The first three Friday films follow a soon-tiresome formula: you watch a bunch of kids be kids in the woods, and then get picked off one by one, with a 'here he is again!' crescendo/de-crescendo pattern that increases in frequency as the film goes on, until it reaches an almost ridiculous pace. The 2009 remake had me missing The Blaire Witch Project, however the original (1980) creates an engaging universe in true gothic tradition. The wilderness is the most powerful character (and may i say, much of the credit for this surely goes to composer Harry Manfredini), and is responsible more so than any bloody killings or disfigured un-dead for the actual horror. Of particular note are the hilarious walk-on-roles: a power-tripping try-hard cop, a lovable ultra-geeky waitress and a collective of reticent locals.
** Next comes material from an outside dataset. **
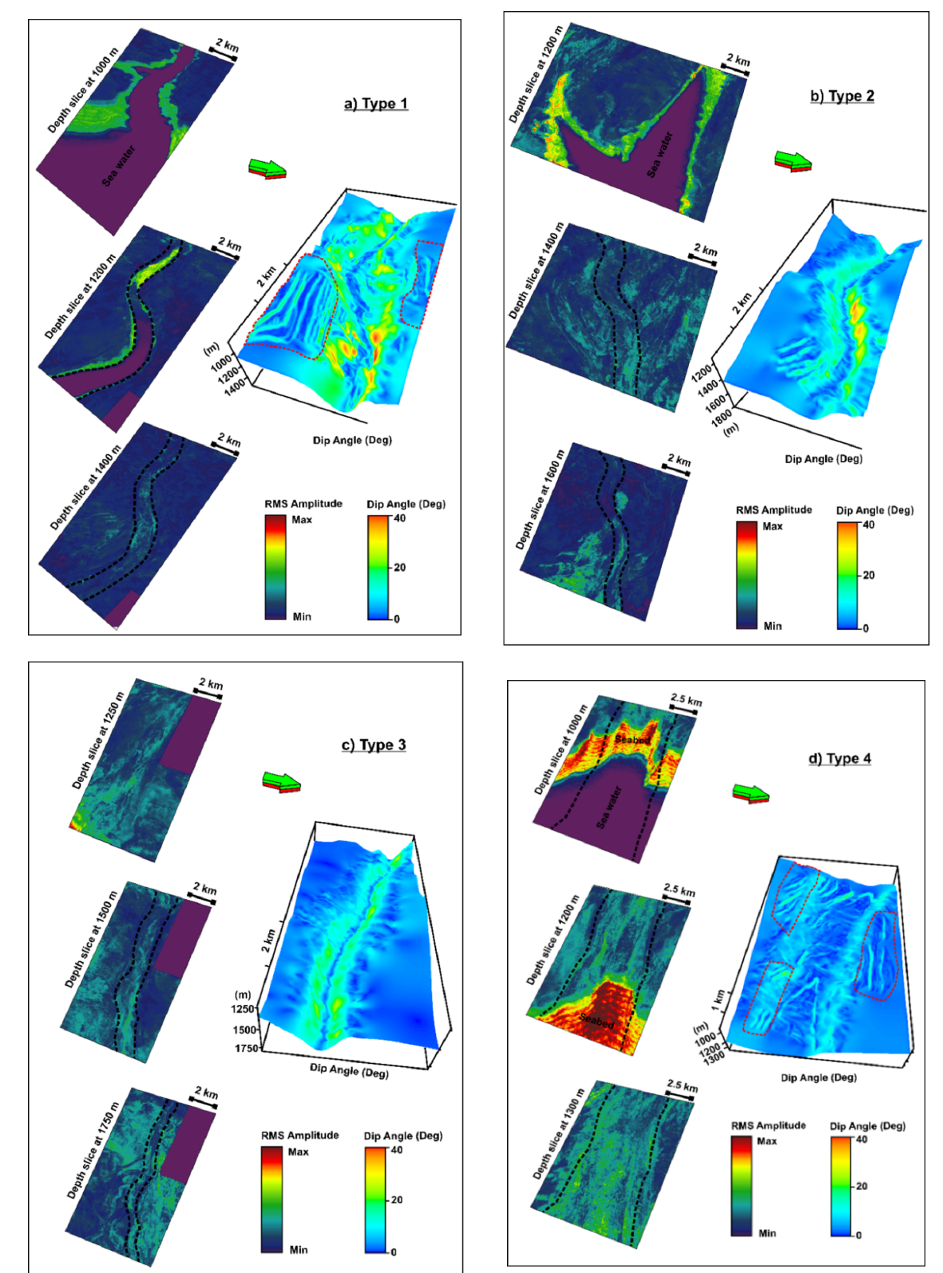
Figure 2. 3D view of dip angle ( right images) and depth root-mean-square (RMS) amplitude slice from 3D seismic reflection data ( left images) of ( a ) Type 1, ( b ) Type 2, ( c ) Type 3, and ( d ) Type 4 channel complexes in the Canterbury Basin, offshore of New Zealand [46]. Note that the black dashed line is the channel outline, while the red dashed line is the area of the contourite deposit.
All of these elements are watered down in the the second film, to its detriment. It lacks the variety of characters and doesn't quite nail the wilderness, but sticks pretty closely to the tropes of the original. The third follows suit right up until the final ten minutes. In both sequels the gangs of youths fall into the same character types (most notably the fool, increased in number from just one of the gang to a full three by the third film). The first film gave us a glimpse of the true potential of Jason's character, which was ignored in Part II, and only appeared again at the very end of Part III. Will the promise of Jason apparent in the original film be realised in the many sequels I have yet to watch?

On another note, my housemate David over at The Irony Mark hated the film I recently recommended, Plague Town. I maintain my position regardless.